PROMPT: Across the entries below, how many lines have the string "Document" in them? Reply with only the number.

EXERCISE MATERIAL:
===============

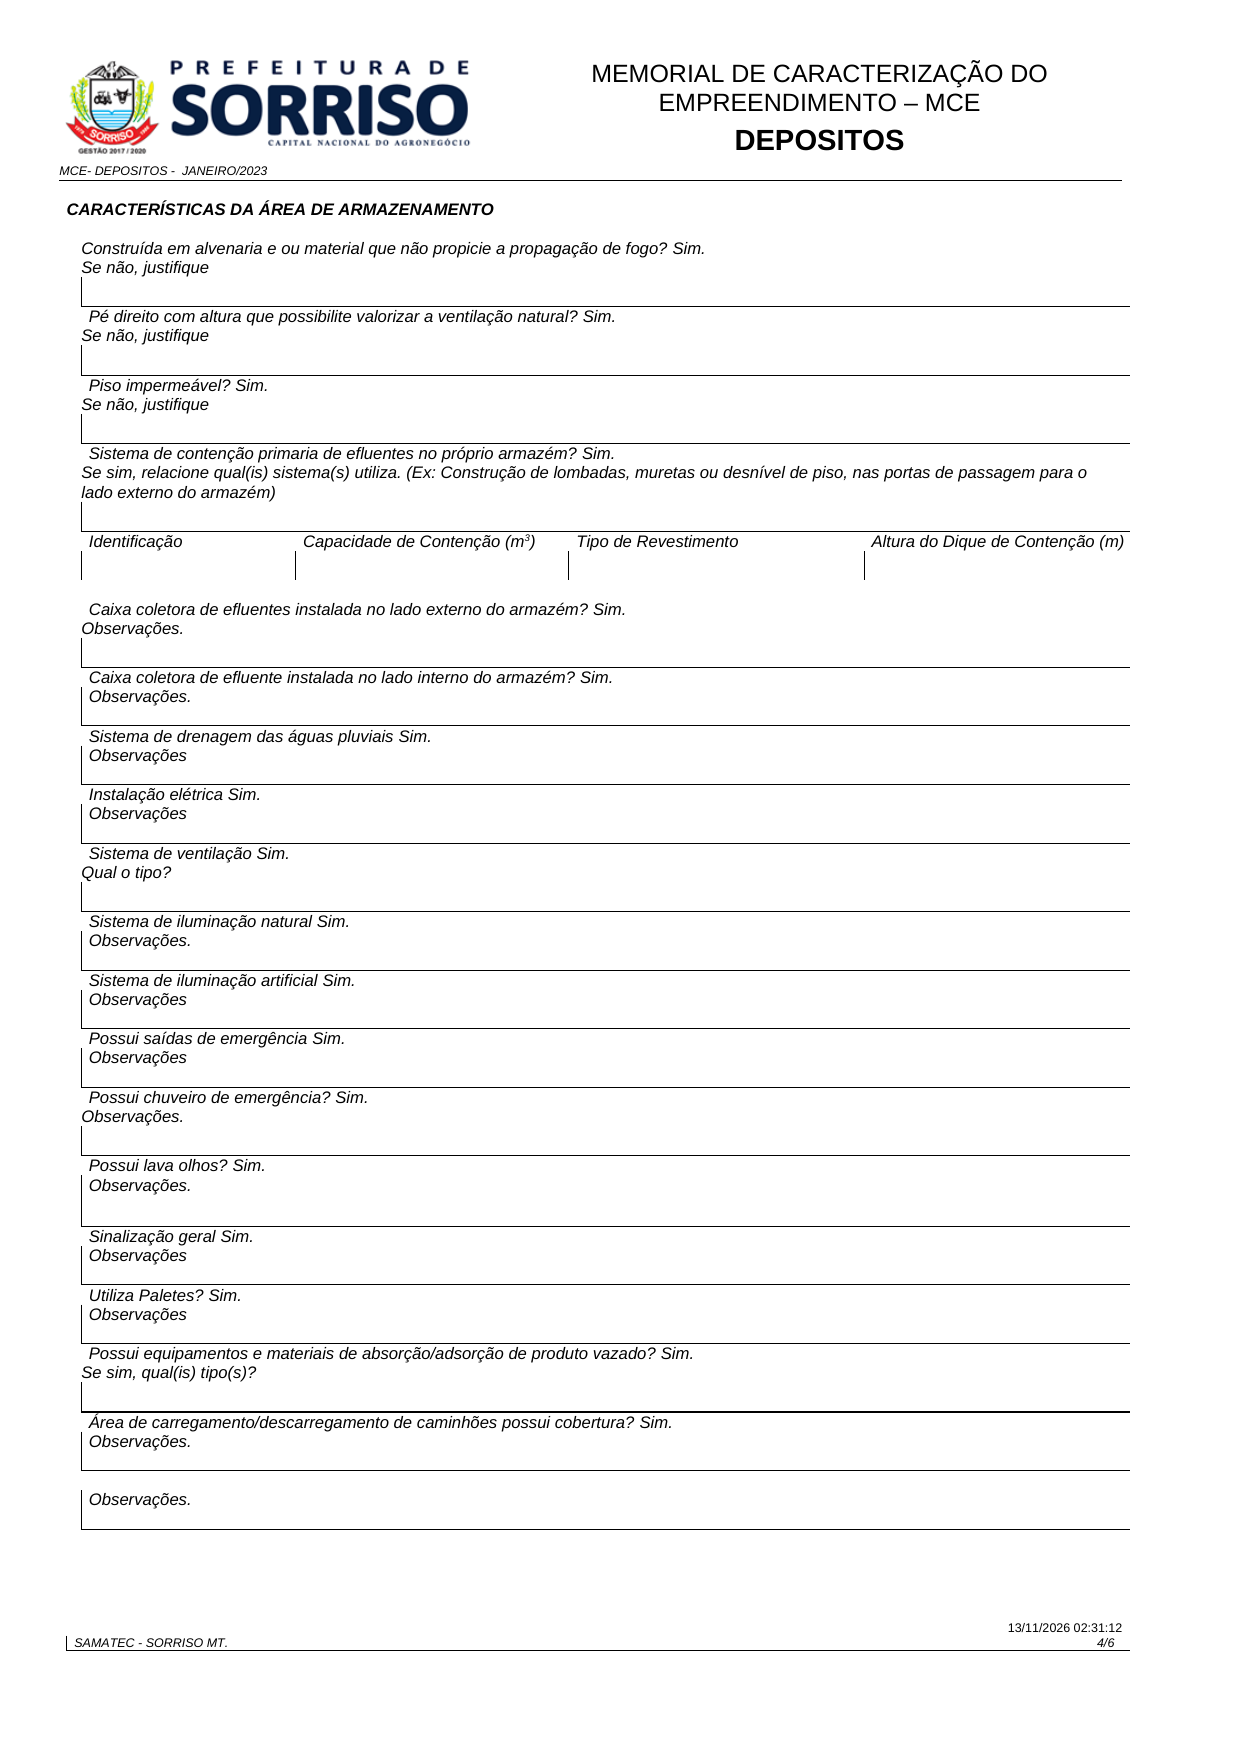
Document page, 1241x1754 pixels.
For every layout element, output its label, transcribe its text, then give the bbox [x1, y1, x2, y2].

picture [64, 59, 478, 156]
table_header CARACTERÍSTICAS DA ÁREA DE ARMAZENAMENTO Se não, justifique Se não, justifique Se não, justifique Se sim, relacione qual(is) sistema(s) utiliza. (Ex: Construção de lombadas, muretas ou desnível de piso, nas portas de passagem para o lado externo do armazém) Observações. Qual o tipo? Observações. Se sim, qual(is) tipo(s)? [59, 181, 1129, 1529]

===============

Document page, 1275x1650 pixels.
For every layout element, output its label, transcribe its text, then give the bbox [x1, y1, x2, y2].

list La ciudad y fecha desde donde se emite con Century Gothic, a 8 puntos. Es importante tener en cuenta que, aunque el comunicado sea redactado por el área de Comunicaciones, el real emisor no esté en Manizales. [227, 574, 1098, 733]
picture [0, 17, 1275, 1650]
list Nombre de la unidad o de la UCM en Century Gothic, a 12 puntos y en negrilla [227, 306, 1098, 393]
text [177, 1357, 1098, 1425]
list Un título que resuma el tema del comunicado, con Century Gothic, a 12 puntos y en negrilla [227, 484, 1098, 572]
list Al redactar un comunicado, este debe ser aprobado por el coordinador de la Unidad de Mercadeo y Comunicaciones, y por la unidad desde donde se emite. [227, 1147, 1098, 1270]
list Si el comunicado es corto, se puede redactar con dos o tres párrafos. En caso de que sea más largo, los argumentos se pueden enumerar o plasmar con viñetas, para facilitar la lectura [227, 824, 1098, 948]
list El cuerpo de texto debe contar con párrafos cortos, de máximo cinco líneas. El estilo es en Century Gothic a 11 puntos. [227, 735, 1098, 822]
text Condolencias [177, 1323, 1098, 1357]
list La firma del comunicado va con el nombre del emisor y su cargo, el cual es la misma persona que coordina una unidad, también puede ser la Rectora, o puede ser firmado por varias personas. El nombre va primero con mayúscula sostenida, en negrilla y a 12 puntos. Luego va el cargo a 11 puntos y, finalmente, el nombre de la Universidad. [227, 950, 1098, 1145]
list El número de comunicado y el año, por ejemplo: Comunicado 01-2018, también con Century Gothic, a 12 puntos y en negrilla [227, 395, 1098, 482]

===============

SOLUTION TO THIS TASK: 2